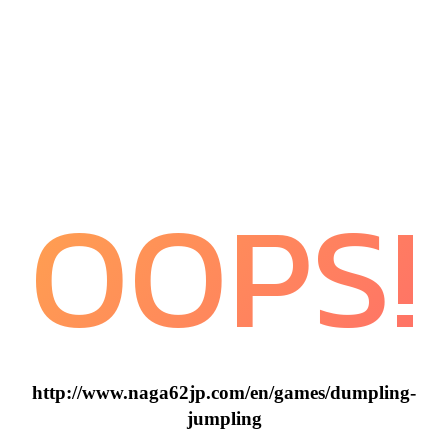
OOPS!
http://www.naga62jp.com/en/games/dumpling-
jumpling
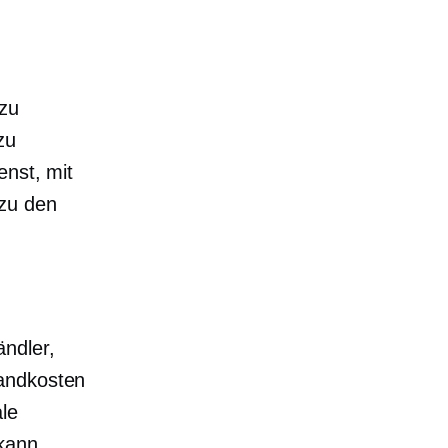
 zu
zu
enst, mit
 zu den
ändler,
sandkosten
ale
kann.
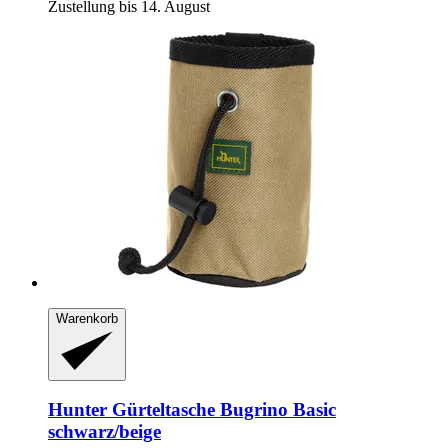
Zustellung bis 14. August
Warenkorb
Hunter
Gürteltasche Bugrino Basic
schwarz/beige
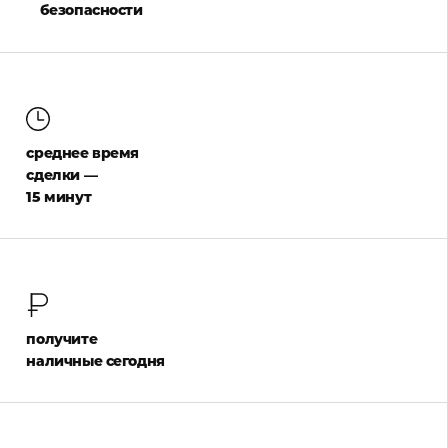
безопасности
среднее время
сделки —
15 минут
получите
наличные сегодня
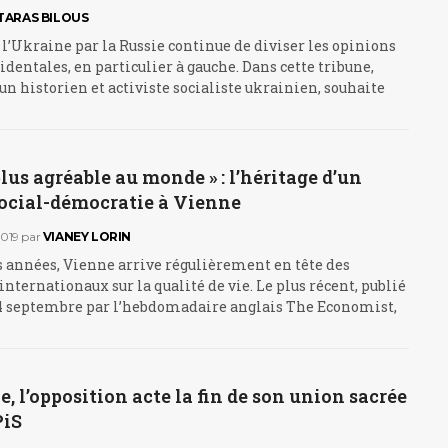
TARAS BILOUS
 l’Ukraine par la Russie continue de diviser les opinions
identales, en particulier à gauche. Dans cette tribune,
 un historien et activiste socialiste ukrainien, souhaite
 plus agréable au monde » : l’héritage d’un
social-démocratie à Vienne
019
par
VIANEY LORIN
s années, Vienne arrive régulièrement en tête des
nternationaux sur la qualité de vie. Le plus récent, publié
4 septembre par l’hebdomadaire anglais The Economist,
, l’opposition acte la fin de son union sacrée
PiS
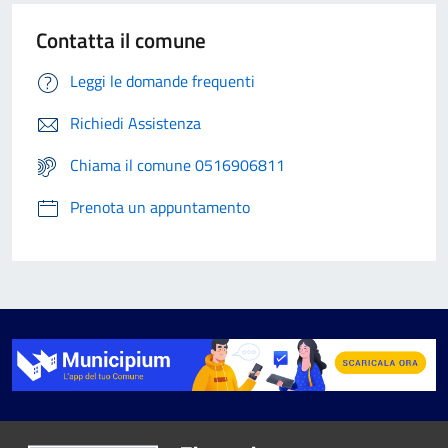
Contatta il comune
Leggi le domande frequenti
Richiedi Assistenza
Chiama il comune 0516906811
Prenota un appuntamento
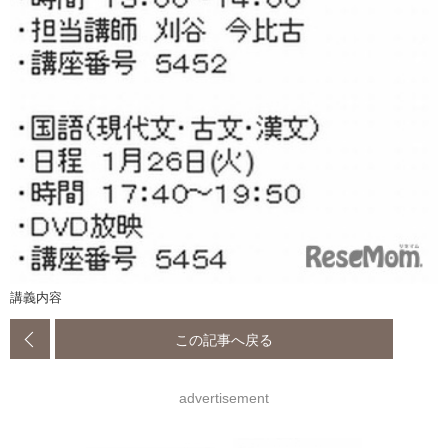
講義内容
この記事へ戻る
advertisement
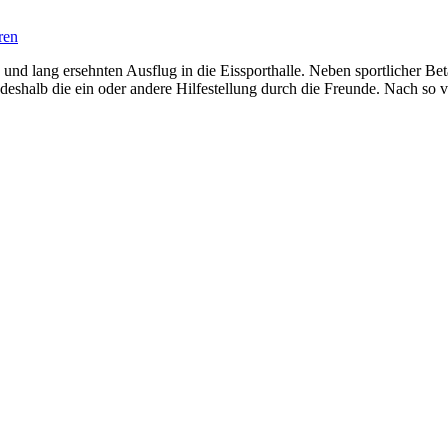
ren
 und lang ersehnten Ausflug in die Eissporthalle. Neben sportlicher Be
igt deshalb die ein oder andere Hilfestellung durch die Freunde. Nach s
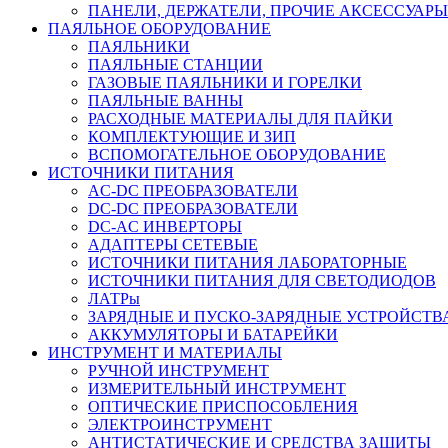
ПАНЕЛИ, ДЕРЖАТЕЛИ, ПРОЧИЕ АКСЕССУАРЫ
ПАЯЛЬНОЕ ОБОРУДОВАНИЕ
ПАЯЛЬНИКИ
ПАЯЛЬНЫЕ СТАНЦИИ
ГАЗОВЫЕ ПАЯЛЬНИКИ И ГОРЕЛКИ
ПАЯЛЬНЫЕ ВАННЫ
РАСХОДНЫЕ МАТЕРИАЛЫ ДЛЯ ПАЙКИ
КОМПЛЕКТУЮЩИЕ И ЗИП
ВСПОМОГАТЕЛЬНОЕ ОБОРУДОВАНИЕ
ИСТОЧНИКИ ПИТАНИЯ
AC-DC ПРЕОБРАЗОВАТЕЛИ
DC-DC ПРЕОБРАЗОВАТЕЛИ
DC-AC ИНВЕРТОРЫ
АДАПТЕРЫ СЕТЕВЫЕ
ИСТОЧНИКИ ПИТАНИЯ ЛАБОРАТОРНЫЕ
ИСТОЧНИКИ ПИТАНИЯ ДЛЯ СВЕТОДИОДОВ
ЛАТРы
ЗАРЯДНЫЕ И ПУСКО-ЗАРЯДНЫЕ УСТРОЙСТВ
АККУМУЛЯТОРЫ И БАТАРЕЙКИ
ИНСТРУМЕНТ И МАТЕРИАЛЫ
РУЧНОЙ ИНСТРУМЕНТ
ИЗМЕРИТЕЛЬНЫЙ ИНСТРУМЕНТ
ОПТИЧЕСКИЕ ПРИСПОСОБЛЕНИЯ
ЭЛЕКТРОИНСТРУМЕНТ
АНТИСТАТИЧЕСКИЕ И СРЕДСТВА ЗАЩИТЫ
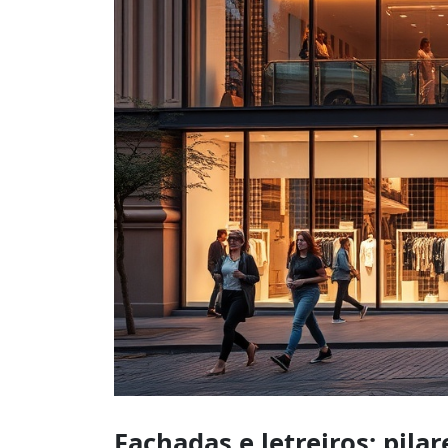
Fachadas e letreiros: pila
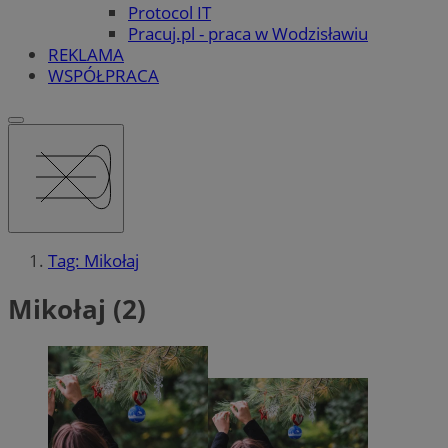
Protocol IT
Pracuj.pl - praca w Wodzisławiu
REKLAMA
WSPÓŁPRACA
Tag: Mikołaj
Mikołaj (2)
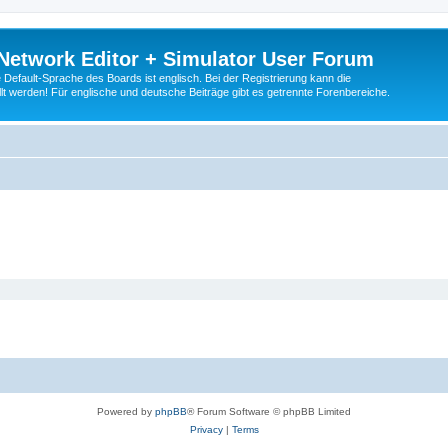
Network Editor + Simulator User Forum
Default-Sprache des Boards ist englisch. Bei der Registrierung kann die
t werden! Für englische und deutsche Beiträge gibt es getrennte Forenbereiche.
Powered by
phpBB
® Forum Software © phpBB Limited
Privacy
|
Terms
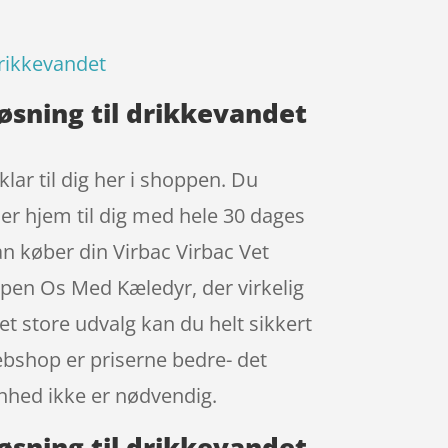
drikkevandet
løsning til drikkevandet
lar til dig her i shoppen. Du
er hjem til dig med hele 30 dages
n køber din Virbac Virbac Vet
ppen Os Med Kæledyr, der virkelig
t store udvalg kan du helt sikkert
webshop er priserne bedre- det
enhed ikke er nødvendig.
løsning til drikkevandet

## What is needed
Reproduce the text read from every entry above line for line, without any change, and leave the pictures out of your answer.

## Solution for this problem
OOPS!
http://www.naga62jp.com/en/games/dumpling-
jumpling
 zu
zu
enst, mit
 zu den
ändler,
sandkosten
ale
kann.
Zustellung bis 14. August
Warenkorb
Hunter
Gürteltasche Bugrino Basic
schwarz/beige
безопасности
среднее время
сделки —
15 минут
получите
наличные сегодня
TARAS BILOUS
 l’Ukraine par la Russie continue de diviser les opinions
identales, en particulier à gauche. Dans cette tribune,
 un historien et activiste socialiste ukrainien, souhaite
 plus agréable au monde » : l’héritage d’un
social-démocratie à Vienne
019
par
VIANEY LORIN
s années, Vienne arrive régulièrement en tête des
nternationaux sur la qualité de vie. Le plus récent, publié
4 septembre par l’hebdomadaire anglais The Economist,
, l’opposition acte la fin de son union sacrée
PiS
Contatta il comune
Leggi le domande frequenti
Richiedi Assistenza
Chiama il comune 0516906811
Prenota un appuntamento
講義内容
この記事へ戻る
advertisement
ren
 und lang ersehnten Ausflug in die Eissporthalle. Neben sportlicher Be
igt deshalb die ein oder andere Hilfestellung durch die Freunde. Nach s
ПАНЕЛИ, ДЕРЖАТЕЛИ, ПРОЧИЕ АКСЕССУАРЫ
ПАЯЛЬНОЕ ОБОРУДОВАНИЕ
ПАЯЛЬНИКИ
ПАЯЛЬНЫЕ СТАНЦИИ
ГАЗОВЫЕ ПАЯЛЬНИКИ И ГОРЕЛКИ
ПАЯЛЬНЫЕ ВАННЫ
РАСХОДНЫЕ МАТЕРИАЛЫ ДЛЯ ПАЙКИ
КОМПЛЕКТУЮЩИЕ И ЗИП
ВСПОМОГАТЕЛЬНОЕ ОБОРУДОВАНИЕ
ИСТОЧНИКИ ПИТАНИЯ
AC-DC ПРЕОБРАЗОВАТЕЛИ
DC-DC ПРЕОБРАЗОВАТЕЛИ
DC-AC ИНВЕРТОРЫ
АДАПТЕРЫ СЕТЕВЫЕ
ИСТОЧНИКИ ПИТАНИЯ ЛАБОРАТОРНЫЕ
ИСТОЧНИКИ ПИТАНИЯ ДЛЯ СВЕТОДИОДОВ
ЛАТРы
ЗАРЯДНЫЕ И ПУСКО-ЗАРЯДНЫЕ УСТРОЙСТВ
АККУМУЛЯТОРЫ И БАТАРЕЙКИ
ИНСТРУМЕНТ И МАТЕРИАЛЫ
РУЧНОЙ ИНСТРУМЕНТ
ИЗМЕРИТЕЛЬНЫЙ ИНСТРУМЕНТ
ОПТИЧЕСКИЕ ПРИСПОСОБЛЕНИЯ
ЭЛЕКТРОИНСТРУМЕНТ
АНТИСТАТИЧЕСКИЕ И СРЕДСТВА ЗАЩИТЫ
Fachadas e letreiros: pila
Protocol IT
Pracuj.pl - praca w Wodzisławiu
REKLAMA
WSPÓŁPRACA
Tag: Mikołaj
Mikołaj (2)
Network Editor + Simulator User Forum
Default-Sprache des Boards ist englisch. Bei der Registrierung kann die
t werden! Für englische und deutsche Beiträge gibt es getrennte Forenbereiche.
Powered by
phpBB
® Forum Software © phpBB Limited
Privacy
|
Terms
drikkevandet
løsning til drikkevandet
lar til dig her i shoppen. Du
er hjem til dig med hele 30 dages
n køber din Virbac Virbac Vet
ppen Os Med Kæledyr, der virkelig
t store udvalg kan du helt sikkert
webshop er priserne bedre- det
enhed ikke er nødvendig.
løsning til drikkevandet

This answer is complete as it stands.